### Dataset extract

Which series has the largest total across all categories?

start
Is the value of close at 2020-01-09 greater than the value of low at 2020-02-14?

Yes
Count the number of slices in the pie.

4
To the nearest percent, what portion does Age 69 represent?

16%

######
### Dataset extract

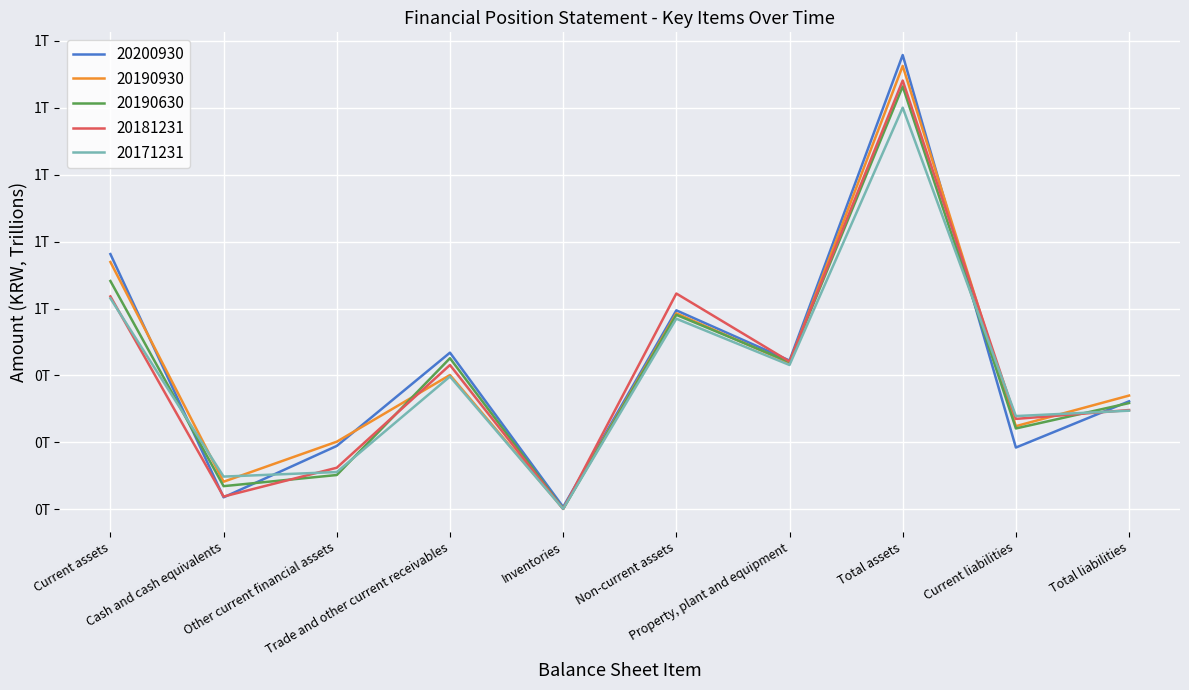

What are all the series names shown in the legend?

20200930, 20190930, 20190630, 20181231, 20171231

######

> **Problem statement**:
Give the records as a Markdown table with the columns Row and Line, leaving out blank lines. Begin at the line that has "Which series has" and stop after the line that has "To the nearest".

> **Response**:
| Row | Line |
|---|---|
| 1 | Which series has the largest total across all categories? |
| 2 | start |
| 3 | Is the value of close at 2020-01-09 greater than the value of low at 2020-02-14? |
| 4 | Yes |
| 5 | Count the number of slices in the pie. |
| 6 | 4 |
| 7 | To the nearest percent, what portion does Age 69 represent? |